Christianity Today had their website crash yesterday. They disrupted news cycles. All major outlets (including FoxNews) have reported it.
Mark Galli, retiring editor-in-chief for CT, wrote the bold editorial that it is time for Trump to be removed from office.
I have followed Galli for quite some time. He is a co-host on CT’s podcast, Quick to Listen. He wrote a book on becoming Anglican that was very influential for me. He is also deliberate. There are certainly many Christian leaders who said, “Well, it’s about time!” concerning this editorial. But Galli is more deliberate. He has his views and he is willing to hear people out. I appreciate his pace.
For Galli, it wasn’t just about Trump and his action. It’s about the actions of the American evangelicals. This has been the crux of my grief for the past three years as well. Trump is merely a reflection of our culture. The reflection is ugly and we should have been taking note. We weren’t taking note, so I made some changes to separate myself from that label. I haven’t changed theologically in a lot of areas. I am not, as Franklin Graham tried to claim in his response to Galli, a “liberal” who voted for “the other side.” (What a ludicrous response from Graham.)
What has wearied me is the “doubling down” of evangelicals without the realization of the consequences. And Galli is strong on this:
To the many evangelicals who continue to support Mr. Trump in spite of his blackened moral record, we might say this: Remember who you are and whom you serve. Consider how your justification of Mr. Trump influences your witness to your Lord and Savior. Consider what an unbelieving world will say if you continue to brush off Mr. Trump’s immoral words and behavior in the cause of political expediency. If we don’t reverse course now, will anyone take anything we say about justice and righteousness with any seriousness for decades to come? Can we say with a straight face that abortion is a great evil that cannot be tolerated and, with the same straight face, say that the bent and broken character of our nation’s leader doesn’t really matter in the end?
The editorial dropped a lot of jaws, to say the least. Media outlets immediately began responding. Galli has been busy doing interviews. This one in The Atlantic explains his thinking a bit further.
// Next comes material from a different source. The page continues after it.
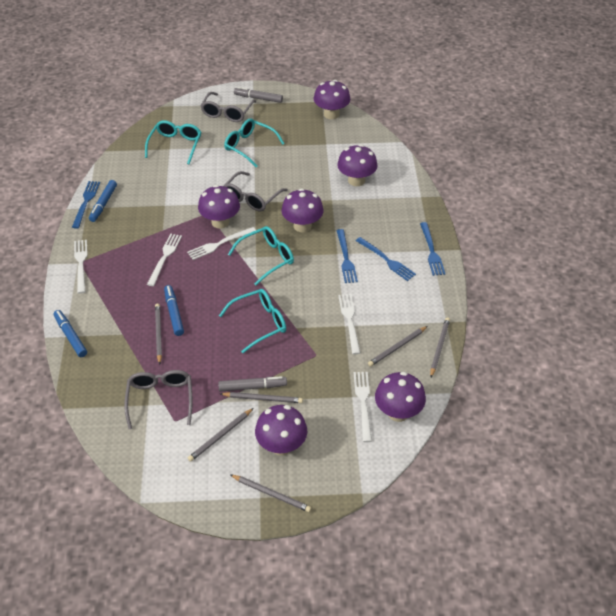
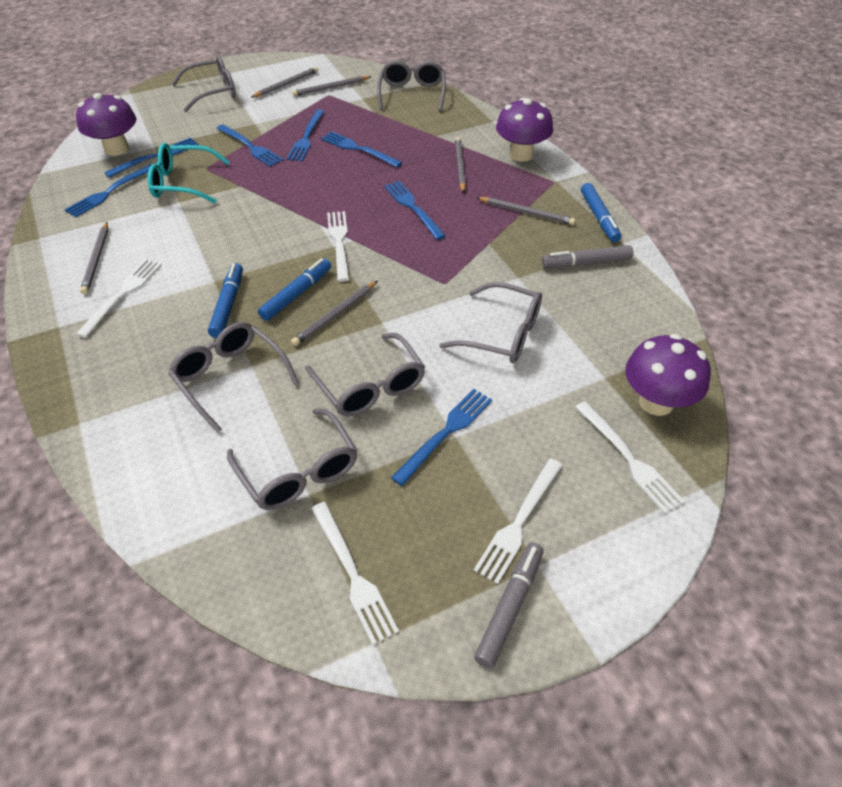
blue fork: [72,181,100,229] [336,229,358,283] [356,237,416,281] [420,222,445,276] = 4 -> [64,164,152,217] [104,138,199,178] [217,124,283,167] [286,109,325,161] [321,131,402,167] [384,181,446,240] [391,389,492,486] = 7
grey glasses: [124,370,193,429] [201,92,256,122] [224,171,288,211] = 3 -> [168,322,299,433] [172,55,236,112] [227,408,357,510] [305,333,425,417] [377,60,446,111] [439,282,542,363] = 6
purple mushroom: [198,185,240,229] [255,405,307,456] [281,188,324,233] [313,80,351,119] [337,144,377,186] [375,372,426,422] = 6 -> [76,93,136,156] [496,98,553,162] [625,334,711,416] = 3
turquoise glasses: [145,120,201,164] [219,289,286,353] [224,118,285,168] [228,226,294,285] = 4 -> [148,143,230,203] = 1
For all the optimism I had earlier in the day when I first read the editorial, I was unbelievably crushed when the former superintendent of the Assemblies of God (my former denomination) actually chided Galli on Twitter:
Really disappointed with Mark Galli’s editorial in Christianity Today. Not only does he condemn Trump he throws shade on the great majority of us who support this President because his policies promote religious liberty, protect life, and so much more.
I was hoping someone had hacked his account. This was NOT the Dr. Wood I had admired for decades. This was NOT the Dr. Wood who, in a step of bravery and Christian love, called for a “Black Lives Matter” Sunday in 2014 when the Church of God in Christ called for one. Where was THAT guy?
And, to respond to that tweet, I would say Galli “throws shade” because that is the point of the editorial! We needed that rebuke! The evangelical community NEEDS that rebuke and someone from the evangelical community finally stood up and gave the prophetic word!
I expected negative responses from Franklin Graham and the “court evangelicals” that John Fea goes after on his blog. But from a former leader of the Assemblies of God…
It only confirmed my decision to leave the denomination that I had called home since childhood.
My encouragement for those who disagree is this: Don’t read the responses to Galli’s words. Read Galli’s words and think for yourselves. You can still disagree. Just don’t parrot other responses. For once… come up with your own words and form them into a response. If you are going to keep on defending Trump, just think… think… about Galli’s words.
If we don’t reverse course now, will anyone take anything we say about justice and righteousness with any seriousness for decades to come?